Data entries

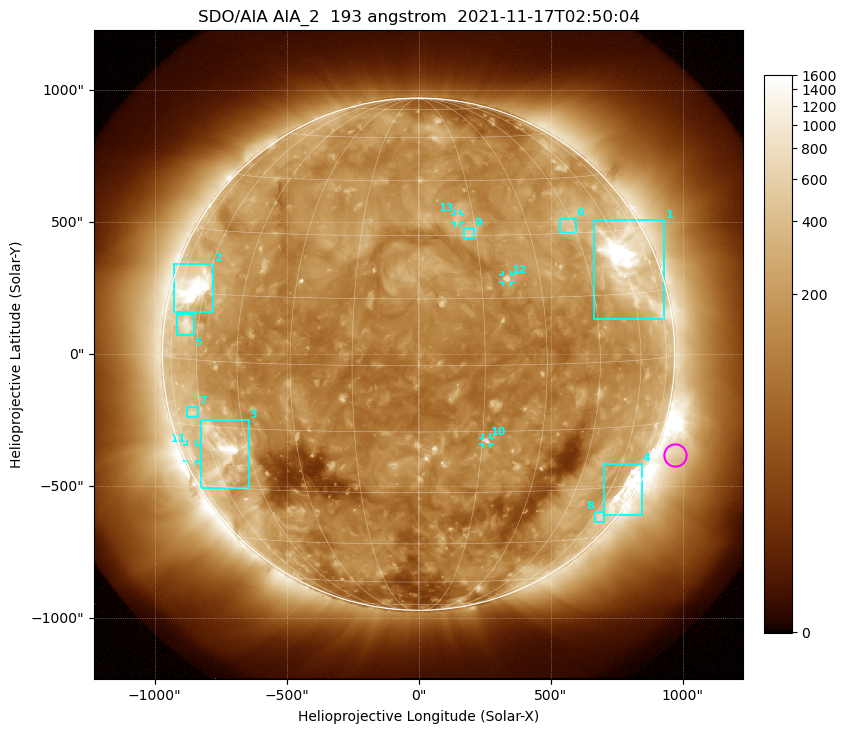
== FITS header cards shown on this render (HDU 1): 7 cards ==
TELESCOP= 'SDO/AIA '           / For AIA: SDO/AIA
INSTRUME= 'AIA_2   '           / For AIA: AIA_ATA1, AIA_ATA2, AIA_ATA3 or AIA_AT
WAVELNTH=                  193 / [angstrom] Wavelength
WAVEUNIT= 'angstrom'           / Wavelength unit: angstrom
DATE-OBS= '2021-11-17T02:50:04.843' / [ISO] Date when observation started; ISO 8
CTYPE1  = 'HPLN-TAN'           / CTYPE1: HPLN
CTYPE2  = 'HPLT-TAN'           / CTYPE2: HPLT

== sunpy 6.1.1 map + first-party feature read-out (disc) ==
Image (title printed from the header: SDO/AIA AIA_2  193 angstrom  2021-11-17T02:50:04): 1024 x 1024 px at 2.4 arcsec/px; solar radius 971 arcsec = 404 px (full disc in frame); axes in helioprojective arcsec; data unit not stated in the header (colour bar unlabelled)
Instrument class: DISC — disc imager (sunpy class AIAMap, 193 A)
Bright regions (active regions / flare kernels): reference = the median radial profile (limb darkening/brightening removed); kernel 9 px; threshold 5 sigma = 275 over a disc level ~141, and >= 1.15x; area >= 12 px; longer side >= 10 px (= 24 arcsec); searched inside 0.97 R_sun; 13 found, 13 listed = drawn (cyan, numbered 1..; 4 of them under ~33 arcsec drawn as corner ticks so the feature stays visible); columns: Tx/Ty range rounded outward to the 5 arcsec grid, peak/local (2 s.f.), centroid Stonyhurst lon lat
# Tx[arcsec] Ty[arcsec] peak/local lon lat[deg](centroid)
1 665..930 130..510 14 +60 +22
2 -930..-775 160..345 14 -66 +16
3 -825..-640 -510..-250 9.8 -55 -21
4 700..845 -610..-415 6.5 +67 -31
5 -915..-850 70..155 4.4 -66 +8
6 535..595 455..515 3.5 +43 +32
7 -880..-835 -240..-200 3.1 -64 -12
8 670..705 -635..-595 2.7 +64 -38
9 170..210 440..480 3.6 +13 +31
10 245..270 -340..-315 5.8 +16 -17
11 -875..-845 -405..-340 2.5 -72 -22
12 320..350 270..300 5.3 +21 +19
13 140..155 495..535 3.3 +11 +34
Off-limb structures (1.02-1.3 R_sun): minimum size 162 px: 7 found; the strongest spans PA ~225..270 deg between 1.02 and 1.3 R_sun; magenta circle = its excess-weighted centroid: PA ~250 deg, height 1.08 R_sun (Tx ~970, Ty ~-385 arcsec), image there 2.3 x the reference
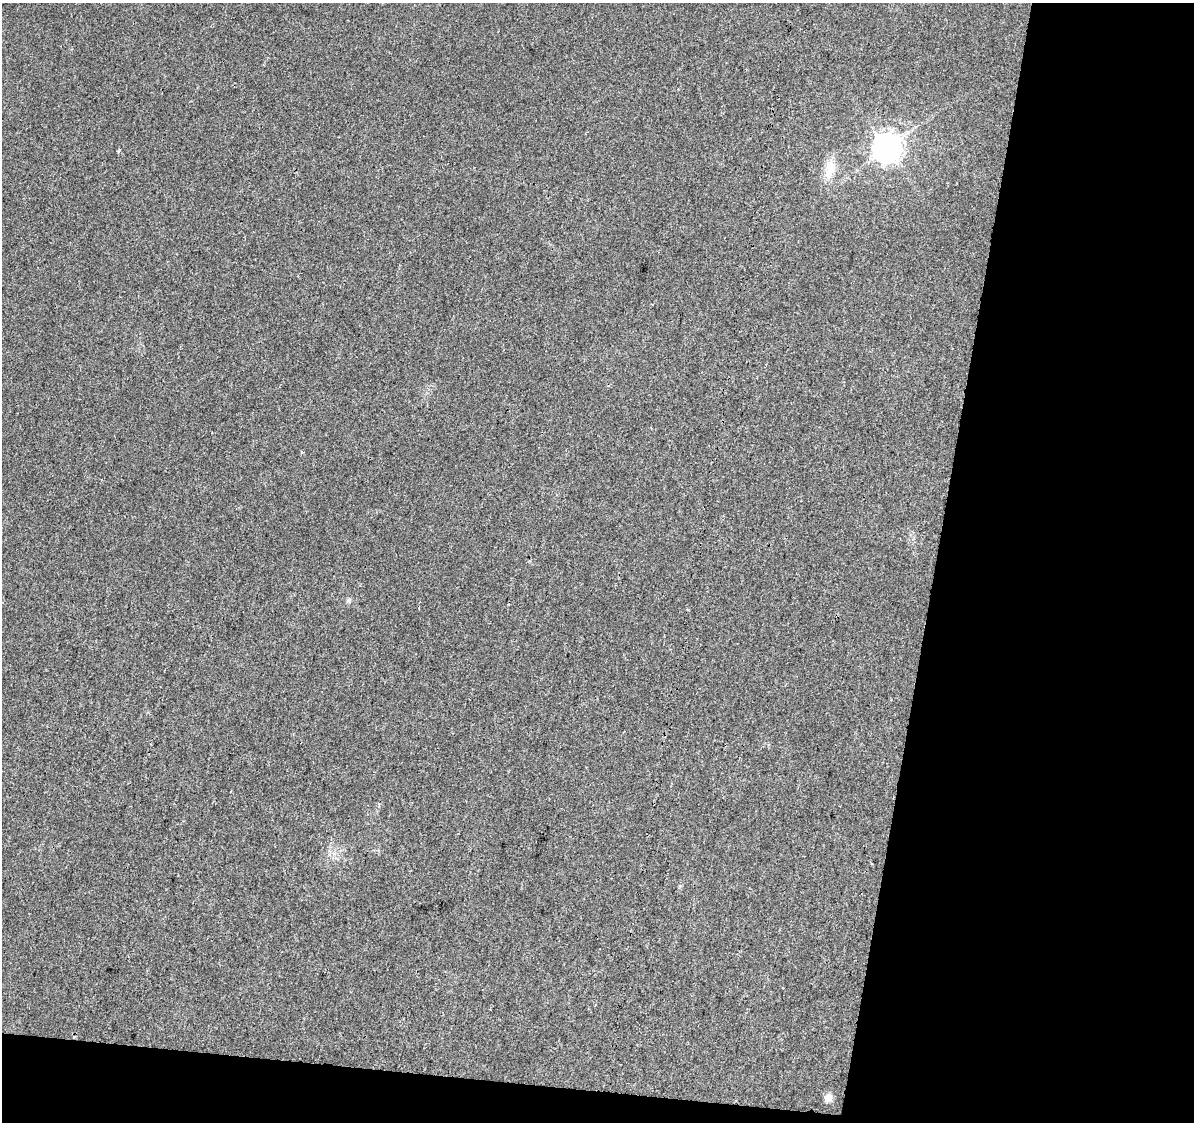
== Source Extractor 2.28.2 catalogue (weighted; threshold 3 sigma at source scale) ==
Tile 4 of 2 x 2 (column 2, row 2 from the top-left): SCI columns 1193-2384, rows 129-1248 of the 2384 x 2480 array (HDU 1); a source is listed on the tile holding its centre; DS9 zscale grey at full resolution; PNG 1196 x 1124 px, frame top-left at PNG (2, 3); no overlay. Shown black and unused: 25% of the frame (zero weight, under 3 of 4 exposures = <1% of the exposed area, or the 3 px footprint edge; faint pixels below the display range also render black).
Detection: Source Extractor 2.28.2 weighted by HDU 2 'WHT'; one run over the whole footprint, this tile lists its part. Background 0.0216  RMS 0.0046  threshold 0.0208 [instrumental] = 3 sigma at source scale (4.5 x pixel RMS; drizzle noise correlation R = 1.50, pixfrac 1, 0.0396/0.0396 arcsec/px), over >= 5 px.
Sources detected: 3; all 3 listed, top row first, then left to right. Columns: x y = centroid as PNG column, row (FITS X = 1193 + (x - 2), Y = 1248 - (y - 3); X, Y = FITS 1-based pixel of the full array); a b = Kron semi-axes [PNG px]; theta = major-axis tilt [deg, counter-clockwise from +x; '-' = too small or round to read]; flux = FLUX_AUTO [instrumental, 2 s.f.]
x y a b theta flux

◆ REQUIREMENT
Lay out every line of the entries above as a Markdown table with the columns Row and Line, numbering the rows and skipping blank lines. Leave the pictures out of the table.

◆ RESULT OF THIS TASK
| Row | Line |
|---|---|
| 1 | == FITS header cards shown on this render (HDU 1): 7 cards == |
| 2 | TELESCOP= 'SDO/AIA '           / For AIA: SDO/AIA |
| 3 | INSTRUME= 'AIA_2   '           / For AIA: AIA_ATA1, AIA_ATA2, AIA_ATA3 or AIA_AT |
| 4 | WAVELNTH=                  193 / [angstrom] Wavelength |
| 5 | WAVEUNIT= 'angstrom'           / Wavelength unit: angstrom |
| 6 | DATE-OBS= '2021-11-17T02:50:04.843' / [ISO] Date when observation started; ISO 8 |
| 7 | CTYPE1  = 'HPLN-TAN'           / CTYPE1: HPLN |
| 8 | CTYPE2  = 'HPLT-TAN'           / CTYPE2: HPLT |
| 9 | == sunpy 6.1.1 map + first-party feature read-out (disc) == |
| 10 | Image (title printed from the header: SDO/AIA AIA_2  193 angstrom  2021-11-17T02:50:04): 1024 x 1024 px at 2.4 arcsec/px; solar radius 971 arcsec = 404 px (full disc in frame); axes in helioprojective arcsec; data unit not stated in the header (colour bar unlabelled) |
| 11 | Instrument class: DISC — disc imager (sunpy class AIAMap, 193 A) |
| 12 | Bright regions (active regions / flare kernels): reference = the median radial profile (limb darkening/brightening removed); kernel 9 px; threshold 5 sigma = 275 over a disc level ~141, and >= 1.15x; area >= 12 px; longer side >= 10 px (= 24 arcsec); searched inside 0.97 R_sun; 13 found, 13 listed = drawn (cyan, numbered 1..; 4 of them under ~33 arcsec drawn as corner ticks so the feature stays visible); columns: Tx/Ty range rounded outward to the 5 arcsec grid, peak/local (2 s.f.), centroid Stonyhurst lon lat |
| 13 | # Tx[arcsec] Ty[arcsec] peak/local lon lat[deg](centroid) |
| 14 | 1 665..930 130..510 14 +60 +22 |
| 15 | 2 -930..-775 160..345 14 -66 +16 |
| 16 | 3 -825..-640 -510..-250 9.8 -55 -21 |
| 17 | 4 700..845 -610..-415 6.5 +67 -31 |
| 18 | 5 -915..-850 70..155 4.4 -66 +8 |
| 19 | 6 535..595 455..515 3.5 +43 +32 |
| 20 | 7 -880..-835 -240..-200 3.1 -64 -12 |
| 21 | 8 670..705 -635..-595 2.7 +64 -38 |
| 22 | 9 170..210 440..480 3.6 +13 +31 |
| 23 | 10 245..270 -340..-315 5.8 +16 -17 |
| 24 | 11 -875..-845 -405..-340 2.5 -72 -22 |
| 25 | 12 320..350 270..300 5.3 +21 +19 |
| 26 | 13 140..155 495..535 3.3 +11 +34 |
| 27 | Off-limb structures (1.02-1.3 R_sun): minimum size 162 px: 7 found; the strongest spans PA ~225..270 deg between 1.02 and 1.3 R_sun; magenta circle = its excess-weighted centroid: PA ~250 deg, height 1.08 R_sun (Tx ~970, Ty ~-385 arcsec), image there 2.3 x the reference |
| 28 | == Source Extractor 2.28.2 catalogue (weighted; threshold 3 sigma at source scale) == |
| 29 | Tile 4 of 2 x 2 (column 2, row 2 from the top-left): SCI columns 1193-2384, rows 129-1248 of the 2384 x 2480 array (HDU 1); a source is listed on the tile holding its centre; DS9 zscale grey at full resolution; PNG 1196 x 1124 px, frame top-left at PNG (2, 3); no overlay. Shown black and unused: 25% of the frame (zero weight, under 3 of 4 exposures = <1% of the exposed area, or the 3 px footprint edge; faint pixels below the display range also render black). |
| 30 | Detection: Source Extractor 2.28.2 weighted by HDU 2 'WHT'; one run over the whole footprint, this tile lists its part. Background 0.0216  RMS 0.0046  threshold 0.0208 [instrumental] = 3 sigma at source scale (4.5 x pixel RMS; drizzle noise correlation R = 1.50, pixfrac 1, 0.0396/0.0396 arcsec/px), over >= 5 px. |
| 31 | Sources detected: 3; all 3 listed, top row first, then left to right. Columns: x y = centroid as PNG column, row (FITS X = 1193 + (x - 2), Y = 1248 - (y - 3); X, Y = FITS 1-based pixel of the full array); a b = Kron semi-axes [PNG px]; theta = major-axis tilt [deg, counter-clockwise from +x; '-' = too small or round to read]; flux = FLUX_AUTO [instrumental, 2 s.f.] |
| 32 | x y a b theta flux |